In the listing below, print exactly the lines between the line holding "Ritorna alla ricerca" and the line holding "続きをお読みいただけます", inclusive, and no more.

Start of GIVEN DATA

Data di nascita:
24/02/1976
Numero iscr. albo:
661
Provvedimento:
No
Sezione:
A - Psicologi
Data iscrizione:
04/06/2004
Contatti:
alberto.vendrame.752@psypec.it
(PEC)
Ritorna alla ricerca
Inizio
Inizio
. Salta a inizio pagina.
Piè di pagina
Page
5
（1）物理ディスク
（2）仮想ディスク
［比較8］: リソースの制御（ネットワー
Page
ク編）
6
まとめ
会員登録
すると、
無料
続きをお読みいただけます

End of GIVEN DATA
Start of GIVEN DATA

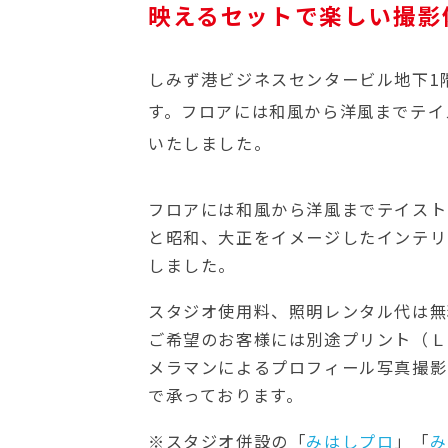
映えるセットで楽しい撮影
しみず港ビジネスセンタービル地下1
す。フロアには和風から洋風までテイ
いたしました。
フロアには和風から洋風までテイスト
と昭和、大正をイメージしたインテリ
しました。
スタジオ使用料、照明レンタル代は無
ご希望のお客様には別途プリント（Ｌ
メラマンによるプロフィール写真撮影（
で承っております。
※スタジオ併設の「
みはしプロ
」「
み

End of GIVEN DATA

• **ANSWER BOX**
Ritorna alla ricerca
Inizio
Inizio
. Salta a inizio pagina.
Piè di pagina
Page
5
（1）物理ディスク
（2）仮想ディスク
［比較8］: リソースの制御（ネットワー
Page
ク編）
6
まとめ
会員登録
すると、
無料
続きをお読みいただけます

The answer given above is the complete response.